The Scottish Medicines Consortium (SMC) has approved Kite’s CAR T-cell therapy, Yescarta (axi-cel), for treating adult patients with diffuse large B cell lymphoma (DLBCL) and high-grade B-cell lymphoma (HGBL).

This marks the first time a CAR T-cell therapy has been accepted for second-line treatment in Scotland.

“Blood cancer survival rates in the UK lag behind countries of similar wealth and health and the blood cancer community deserves better. It’s great that people with DLBCL in Scotland now have access to the drug axi-cel on the NHS in this setting, where it is already available in England and Wales,” said Josh Hill, Scottish Policy Officer at Blood Cancer UK.

He added: “CAR T therapies offer hope to people who are often living with the most aggressive forms of blood cancer, and having earlier access to this innovative drug across the UK is an important step in improving outcomes for patients.”

DLBCL, an aggressive form of non-Hodgkin lymphoma, affects approximately 450 new patients in Scotland each year. While 50 to 60% of patients respond to initial treatment, a significant portion experience relapse or have refractory disease, necessitating alternative treatment options.

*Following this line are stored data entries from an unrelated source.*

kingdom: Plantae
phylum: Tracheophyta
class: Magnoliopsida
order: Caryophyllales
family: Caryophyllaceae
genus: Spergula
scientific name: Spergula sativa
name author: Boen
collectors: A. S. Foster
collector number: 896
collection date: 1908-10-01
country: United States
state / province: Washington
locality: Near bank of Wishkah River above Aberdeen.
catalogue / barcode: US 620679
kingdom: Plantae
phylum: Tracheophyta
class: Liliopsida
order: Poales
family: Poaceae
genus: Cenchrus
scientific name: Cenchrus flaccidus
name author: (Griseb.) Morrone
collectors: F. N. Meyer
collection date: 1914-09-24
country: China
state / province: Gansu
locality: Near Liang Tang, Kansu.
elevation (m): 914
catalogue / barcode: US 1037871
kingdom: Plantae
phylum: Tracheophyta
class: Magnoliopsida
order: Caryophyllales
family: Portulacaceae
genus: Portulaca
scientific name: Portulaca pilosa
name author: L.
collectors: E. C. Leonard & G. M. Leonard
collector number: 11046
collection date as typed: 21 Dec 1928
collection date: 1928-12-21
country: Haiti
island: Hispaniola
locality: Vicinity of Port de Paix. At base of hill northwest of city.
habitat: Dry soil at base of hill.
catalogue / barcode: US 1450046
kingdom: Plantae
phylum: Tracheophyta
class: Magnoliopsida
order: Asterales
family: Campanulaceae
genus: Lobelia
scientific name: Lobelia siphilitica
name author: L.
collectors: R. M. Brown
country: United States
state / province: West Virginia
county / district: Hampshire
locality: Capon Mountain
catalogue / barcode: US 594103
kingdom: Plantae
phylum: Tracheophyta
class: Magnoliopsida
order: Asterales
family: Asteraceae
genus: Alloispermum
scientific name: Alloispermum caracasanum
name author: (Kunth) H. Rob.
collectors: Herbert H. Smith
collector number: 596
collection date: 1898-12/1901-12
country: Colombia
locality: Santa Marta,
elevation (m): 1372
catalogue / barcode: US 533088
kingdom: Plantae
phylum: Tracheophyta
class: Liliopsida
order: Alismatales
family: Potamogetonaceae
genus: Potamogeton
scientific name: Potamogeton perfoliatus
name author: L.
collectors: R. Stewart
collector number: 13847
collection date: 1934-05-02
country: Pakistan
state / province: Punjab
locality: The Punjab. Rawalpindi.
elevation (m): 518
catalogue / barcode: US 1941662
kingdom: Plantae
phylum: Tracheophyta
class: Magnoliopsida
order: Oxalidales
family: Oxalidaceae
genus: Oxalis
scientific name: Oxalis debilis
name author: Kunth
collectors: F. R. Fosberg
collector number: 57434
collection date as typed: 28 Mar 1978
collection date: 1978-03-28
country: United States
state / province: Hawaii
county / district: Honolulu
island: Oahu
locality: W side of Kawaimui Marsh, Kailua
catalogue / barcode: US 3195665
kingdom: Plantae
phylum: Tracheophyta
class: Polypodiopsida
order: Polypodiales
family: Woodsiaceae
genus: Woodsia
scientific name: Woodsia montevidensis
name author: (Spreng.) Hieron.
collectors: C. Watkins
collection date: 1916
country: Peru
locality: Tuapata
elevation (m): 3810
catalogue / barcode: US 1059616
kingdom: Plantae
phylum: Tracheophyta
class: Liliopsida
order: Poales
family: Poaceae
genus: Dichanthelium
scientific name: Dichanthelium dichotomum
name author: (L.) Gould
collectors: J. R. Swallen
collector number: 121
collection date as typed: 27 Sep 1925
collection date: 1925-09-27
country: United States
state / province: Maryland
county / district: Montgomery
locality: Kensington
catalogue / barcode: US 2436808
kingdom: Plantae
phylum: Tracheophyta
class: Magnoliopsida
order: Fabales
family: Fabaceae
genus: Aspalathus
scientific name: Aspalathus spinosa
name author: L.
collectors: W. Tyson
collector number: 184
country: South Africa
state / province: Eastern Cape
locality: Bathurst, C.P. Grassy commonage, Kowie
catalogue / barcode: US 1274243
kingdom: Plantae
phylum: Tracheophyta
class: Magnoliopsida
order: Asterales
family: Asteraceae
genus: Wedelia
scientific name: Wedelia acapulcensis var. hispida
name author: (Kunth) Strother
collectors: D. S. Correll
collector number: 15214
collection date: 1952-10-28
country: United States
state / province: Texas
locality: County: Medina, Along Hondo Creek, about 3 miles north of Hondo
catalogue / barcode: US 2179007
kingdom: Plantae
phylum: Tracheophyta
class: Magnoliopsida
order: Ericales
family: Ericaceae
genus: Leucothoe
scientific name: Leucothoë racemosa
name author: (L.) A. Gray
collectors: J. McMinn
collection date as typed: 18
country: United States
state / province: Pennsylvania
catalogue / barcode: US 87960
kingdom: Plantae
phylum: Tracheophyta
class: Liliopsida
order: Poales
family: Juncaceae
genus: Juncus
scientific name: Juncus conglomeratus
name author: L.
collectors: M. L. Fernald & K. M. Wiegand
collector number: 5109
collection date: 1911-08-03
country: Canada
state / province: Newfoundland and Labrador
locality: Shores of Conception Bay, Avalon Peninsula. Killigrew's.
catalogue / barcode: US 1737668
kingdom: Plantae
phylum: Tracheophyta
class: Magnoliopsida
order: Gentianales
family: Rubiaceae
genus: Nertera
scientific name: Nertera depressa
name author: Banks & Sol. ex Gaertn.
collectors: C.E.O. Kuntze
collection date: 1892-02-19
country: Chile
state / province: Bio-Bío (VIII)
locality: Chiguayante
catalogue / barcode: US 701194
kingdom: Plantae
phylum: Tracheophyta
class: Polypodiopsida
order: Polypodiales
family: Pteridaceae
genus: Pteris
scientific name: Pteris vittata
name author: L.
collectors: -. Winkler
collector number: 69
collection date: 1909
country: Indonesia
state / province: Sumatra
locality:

Peter Wickersham, Vice President and General Manager, Gilead Sciences UK & Ireland, expressed pride in the approval: “From the first clinical trials, we have been committed to ensuring equitable access to our cell therapies. We are proud to now offer the first cell therapy treatment for patients in a second-line setting in Scotland, including both those eligible and ineligible for stem cell transplant. This news marks a significant step forward for the blood cancer community.”

The approval was based on two clinical trials, ZUMA-7 and ALYCANTE, showing axi-cel’s superiority over standard treatments in relapsed/refractory DLBCL, with improved survival rates and progression-free survival.

The ZUMA-7 study highlighted a 24-month event-free survival rate of 41% compared to 16% with standard care.